Kayhan Evet, iki oyuncuyla ayrı ayrı çalışmaya başladık sonra bir araya geldik. Prova sürecinde metni, oyunu ele alışımız değişiyor. Demin bahsettiğim oyuncuların ‘yaratıcı sürece dahil olması’ davetime de sağ olsun Kenan ve Canan da icabet etti.
Kenan Şunu da söylemek lazım; iki oyunun bir araya gelmesi, aynı anda oynanması oyunun bam teli, kritik noktası.
Aslında iki hikayenin aynı anda sahnede olması oldukça zorlayıcı olsa gerek.
Kayhan Şu anda tam da Canan ve Kenan’ın aynı anda sahnede olduğu provalardayız ama biz işin zorluğuna değil meydan okuma kısmına odaklanıp bizi geliştireceğine inanıyoruz.
Karakterlerin her ikisi de seyirciye itici gelebilecek söylemlere sahipler. Yeşim ve Furkan’ı ele alırken onları nötrleştirme derdiniz oldu mu?
Kenan Oyun bence kısaca iki kentli insanın önceden paketlenmiş gerçeklik tünellerinde yaşarken bir kriz anına denk gelmelerini ve bununla mücadele edip edemediklerini anlatıyor. Kültürel çevre tarafından kodlanmış davranış ve düşünce biçimleri var. Kriz anında gerçekle yüzleştikleri zamansa sarsılıyorlar. Nötrleştirmek derdi kendi adıma yok. İkisinin de kentlerde yaşayan herkesin içinde olduğu bir durumda olduklarını düşünüyorum. Kendimize ait olduğunu sandığımız davranış biçimleri ve düşüncelerin ne kadarı bize ait açıkçası ben de emin değilim. O sebeple itici ve çekici bir yerden ele almak ya da nötrleştirmek gibi bir çabamız olmadı.
Canan Bir ekleme yapmak istiyorum. İngilizcede ‘private moment’ denen ‘özel anların’ seyirci içinde yaşandığı bir oyun bu. Bu özel anlarda istediğimiz kadar itici, çirkin ya da vahşi olabiliyoruz. Dolayısıyla bu anlarda itici olup olmamaları aslında önemli değil. Çünkü bu anlar, onların özel anları…
Oyunu okuduğunuzda ya da provaya girdiğinizde aklınızda en çok yer eden replik, cümle ne oldu?

Alıştırma verileri -

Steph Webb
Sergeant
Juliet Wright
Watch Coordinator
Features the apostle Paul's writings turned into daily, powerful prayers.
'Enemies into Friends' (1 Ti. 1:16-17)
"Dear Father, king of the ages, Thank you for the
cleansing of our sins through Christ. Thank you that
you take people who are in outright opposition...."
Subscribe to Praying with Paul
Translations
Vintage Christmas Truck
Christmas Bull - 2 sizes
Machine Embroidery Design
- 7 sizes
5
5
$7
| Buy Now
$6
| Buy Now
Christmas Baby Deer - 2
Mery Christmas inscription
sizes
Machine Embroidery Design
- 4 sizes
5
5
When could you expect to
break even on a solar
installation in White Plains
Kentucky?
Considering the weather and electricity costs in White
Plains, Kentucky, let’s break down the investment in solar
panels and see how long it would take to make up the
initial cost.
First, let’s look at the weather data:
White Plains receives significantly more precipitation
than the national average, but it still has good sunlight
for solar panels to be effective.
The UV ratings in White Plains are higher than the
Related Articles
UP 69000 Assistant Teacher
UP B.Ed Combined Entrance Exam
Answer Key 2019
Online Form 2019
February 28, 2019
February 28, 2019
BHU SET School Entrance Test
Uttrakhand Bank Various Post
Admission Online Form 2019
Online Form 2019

* * *

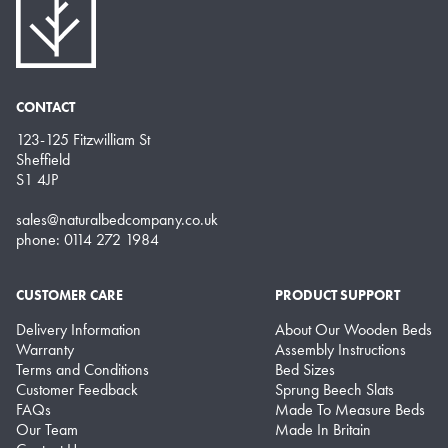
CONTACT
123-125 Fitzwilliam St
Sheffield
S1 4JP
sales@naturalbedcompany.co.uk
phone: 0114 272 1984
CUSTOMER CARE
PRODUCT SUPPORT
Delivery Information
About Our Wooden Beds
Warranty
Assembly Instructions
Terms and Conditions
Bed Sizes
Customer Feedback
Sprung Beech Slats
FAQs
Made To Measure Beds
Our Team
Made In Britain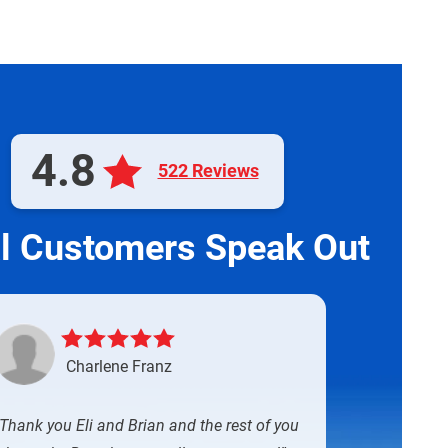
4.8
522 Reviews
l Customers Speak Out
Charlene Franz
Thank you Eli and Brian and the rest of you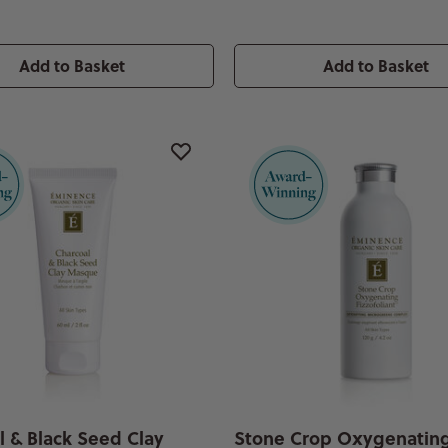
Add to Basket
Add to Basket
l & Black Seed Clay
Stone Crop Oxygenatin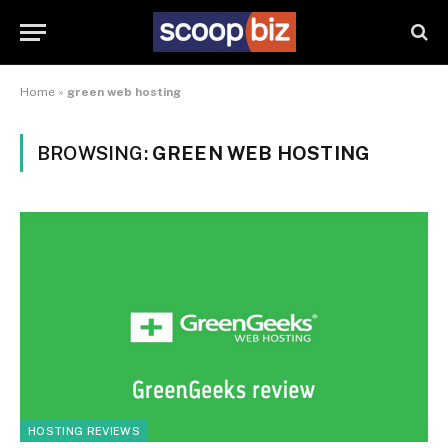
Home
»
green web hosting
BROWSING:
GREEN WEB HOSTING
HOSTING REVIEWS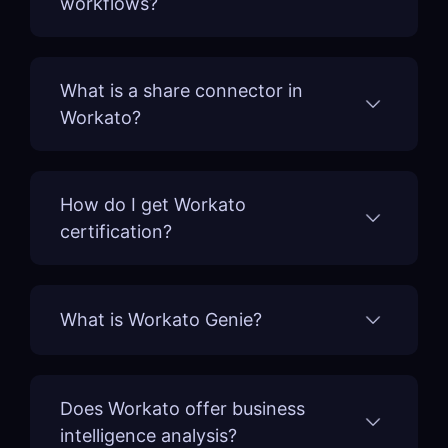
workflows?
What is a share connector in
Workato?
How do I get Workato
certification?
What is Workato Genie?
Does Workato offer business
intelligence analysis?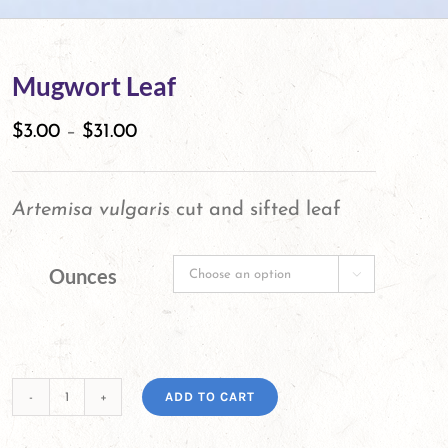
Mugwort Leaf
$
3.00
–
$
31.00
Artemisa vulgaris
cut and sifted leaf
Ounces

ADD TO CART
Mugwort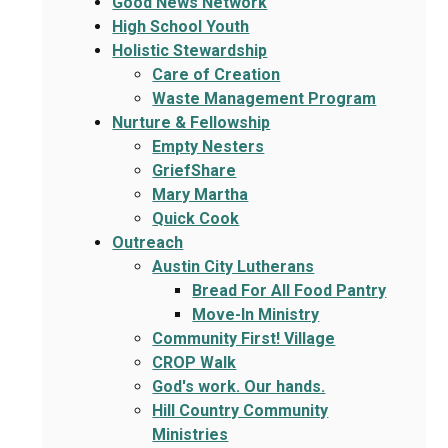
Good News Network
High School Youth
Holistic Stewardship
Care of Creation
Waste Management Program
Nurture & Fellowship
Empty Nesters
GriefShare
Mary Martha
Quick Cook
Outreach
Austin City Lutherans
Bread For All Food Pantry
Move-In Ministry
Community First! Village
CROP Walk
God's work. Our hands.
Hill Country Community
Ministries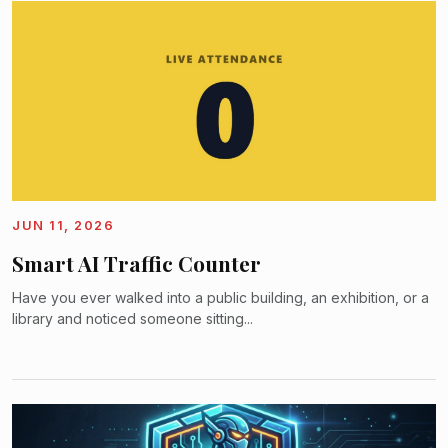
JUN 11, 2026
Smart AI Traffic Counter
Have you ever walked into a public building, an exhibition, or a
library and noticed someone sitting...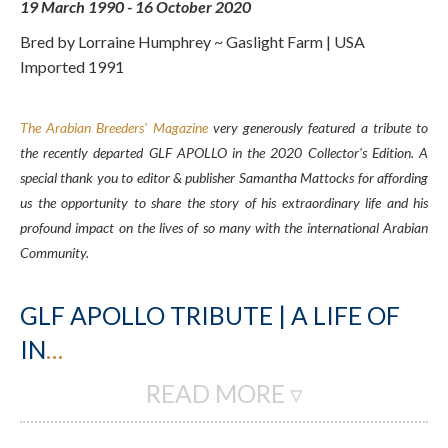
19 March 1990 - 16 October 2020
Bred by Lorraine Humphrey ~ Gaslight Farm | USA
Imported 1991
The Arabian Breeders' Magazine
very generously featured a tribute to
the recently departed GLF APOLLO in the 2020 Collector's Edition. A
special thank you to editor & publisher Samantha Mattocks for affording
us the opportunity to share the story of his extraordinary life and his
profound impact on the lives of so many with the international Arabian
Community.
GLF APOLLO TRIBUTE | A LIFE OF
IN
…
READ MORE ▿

Yapılacak iş -
Söyleşiye göre aşağıdaki soruları yanıtlayın.
(a) Kenan, oyunun bam teli ve kritik noktası olarak neyi gösteriyor?
(b) Kayhan, işin zorluğu yerine hangi kısmına odaklandıklarını söylüyor?
(c) Canan, seyirci içinde yaşanan özel anlara İngilizcede ne dendiğini belirtiyor?

Sorunun çözümü -
(a) Kenan, iki oyunun bir araya gelmesini ve aynı anda oynanmasını oyunun bam teli ve kritik noktası olarak gösteriyor.
(b) Kayhan, işin meydan okuma kısmına odaklandıklarını söylüyor.
(c) Canan, bu anlara İngilizcede "private moment" dendiğini belirtiyor.